EXERCISE REQUIREMENTS:
a. In the Buddy-Up README, can you transcribe the text word for word from "buddy --help has" to "something like this."?
b. According to the Buddy-Up README, what command installs the tool with Cargo?
c. Could you carry the Buddy-Up README forward from its final sentence?

[TEXT EXCERPT Boundary: Start]

Buddy-Up 🎉🥳

Buddy up a changing group of people into unique pairs over time.

Installation

• Head to the Releases and download the binary for your platform.
• Install with Cargo: cargo install --locked buddy-up

How to Use

buddy --help has good info.

You could run it like this:

buddy pair --input people.csv --output-dir meeting

Depending on the input, you'll get a table showing the pairings, something like this.

+---------+-------+
| Alice   | Frank |
|---------+-------|
| Bob     | David |
|---------+-------|
| Peter   | John  |
|---------+-------|
| Charlie | Karl  |
|---------+-------|
| Bjorn   | Simon |
+---------+-------+

The history of pairs is saved in the output-dir

❯ ls meeting/
20250213_205644.json

Feel free to manually edit the history files, they are just JSON.

[TEXT EXCERPT Boundary: End]
[DATA SECTION Boundary: Start]

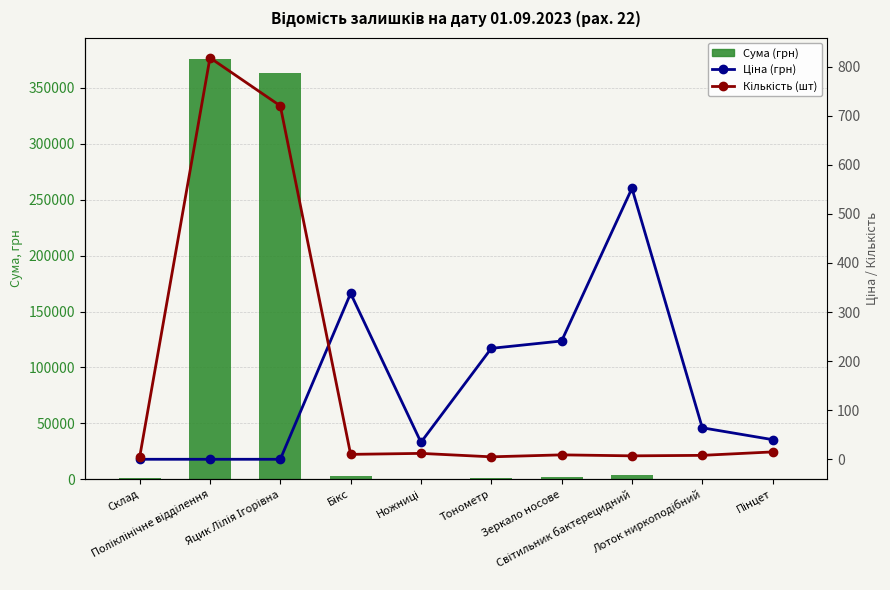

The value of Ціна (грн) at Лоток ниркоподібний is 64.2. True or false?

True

[DATA SECTION Boundary: End]
[DATA SECTION Boundary: Start]

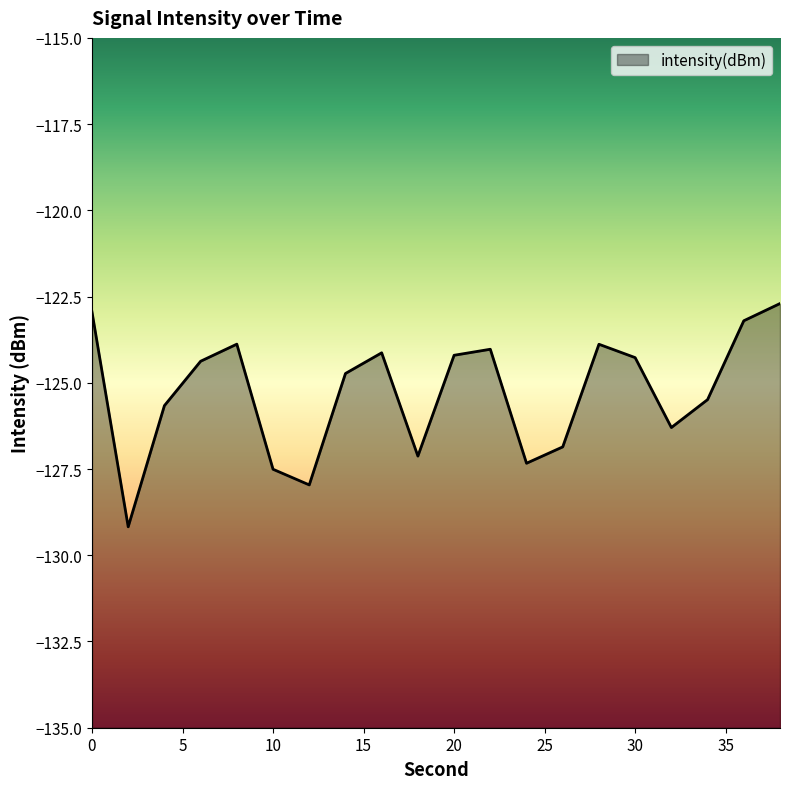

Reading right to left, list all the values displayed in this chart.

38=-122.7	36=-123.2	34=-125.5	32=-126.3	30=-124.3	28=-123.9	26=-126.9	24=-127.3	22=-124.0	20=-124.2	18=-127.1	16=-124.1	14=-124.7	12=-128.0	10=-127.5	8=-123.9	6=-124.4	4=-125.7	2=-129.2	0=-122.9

[DATA SECTION Boundary: End]

RESULTS OF THE TASKS:
a.
buddy --help has good info.

You could run it like this:

buddy pair --input people.csv --output-dir meeting

Depending on the input, you'll get a table showing the pairings, something like this.

b. cargo install --locked buddy-up

c.
Input

CSV file of the format:

1,Karl
2,John
3,Simon
4,Frank
5,Peter
6,Alice
7,Bob
8,Charlie
9,David
10,Bjorn

IDs need to be unique and positive, and there need to be an even number of people (because pairs, right?).

Output

In addition to the actual table of pairs shown above, the pairs are saved as history into the given output directory, as JSON.

How it Works

The Problem

Pairing up people is hard. There are algorithms and tools out there to do it, but I hadn't found one that takes into account a changing group and (implied) doesn't require all the pairings to be calculated up front.

The Solution

Buddy-Up generates pairs from the given input, then saves the pairings in the history. The next time Buddy-Up is run, it reads the history and takes it into account in calculating new pairings, which should be unique, at least until everyone has been paired up once already.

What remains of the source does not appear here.